**WHAT THE TASK REQUIRES:** The listing that follows must be retyped exactly, without its pictures.

**DATA:**
......
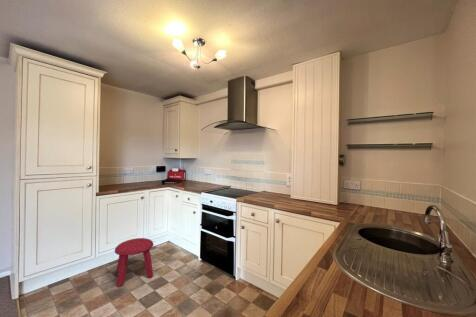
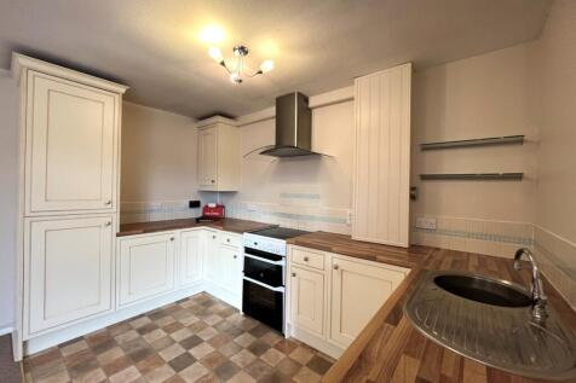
- stool [114,237,154,288]
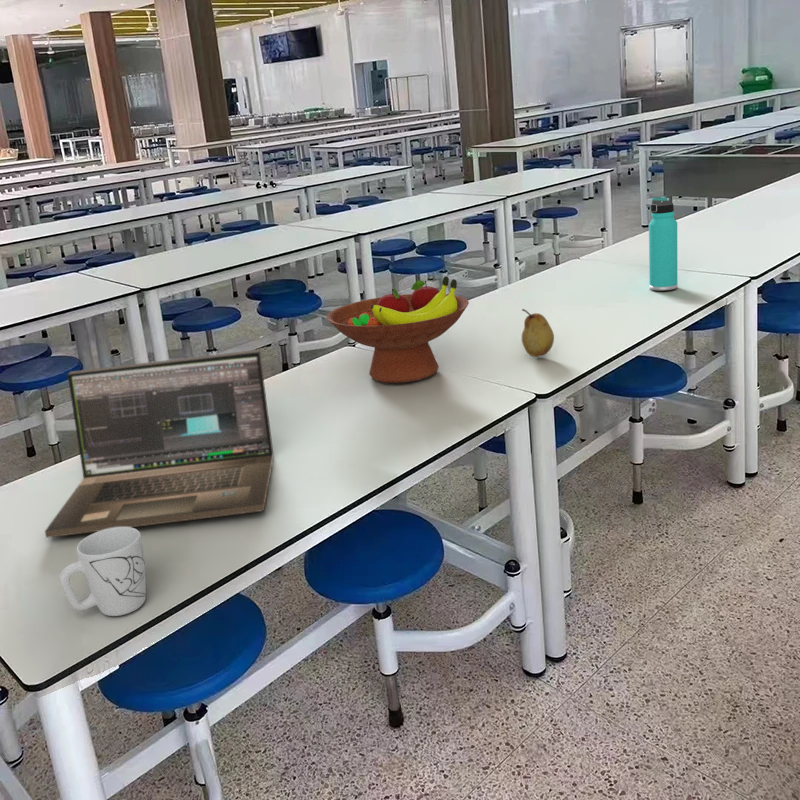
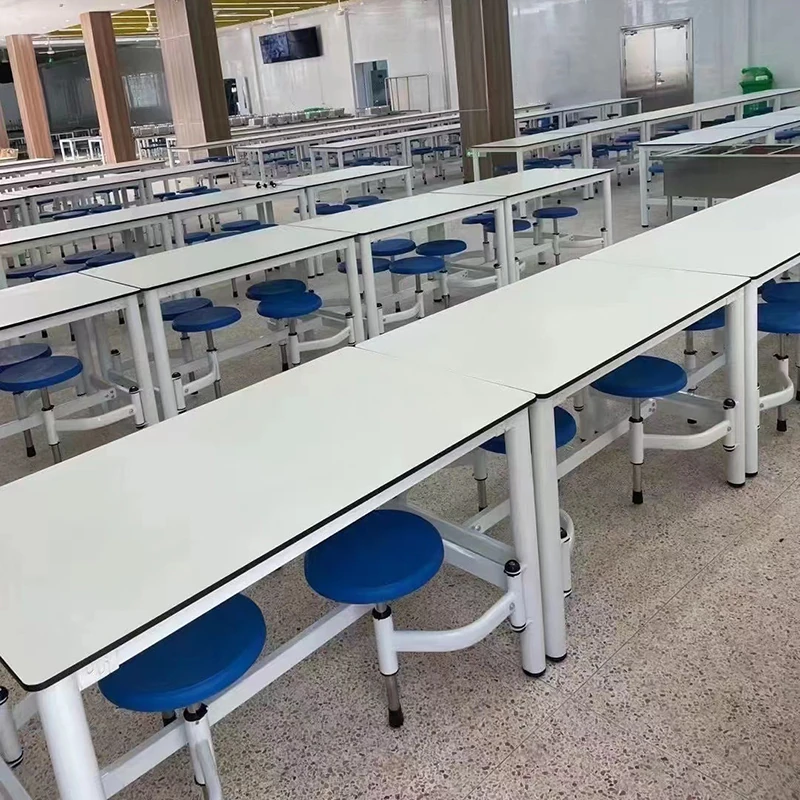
- mug [58,527,147,617]
- fruit [521,308,555,358]
- thermos bottle [648,195,678,292]
- fruit bowl [326,275,470,384]
- laptop [44,349,275,539]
......
**ANSWER FOR THE TASK:**
- stool [114,237,154,288]
- mug [58,527,147,617]
- fruit [521,308,555,358]
- thermos bottle [648,195,678,292]
- fruit bowl [326,275,470,384]
- laptop [44,349,275,539]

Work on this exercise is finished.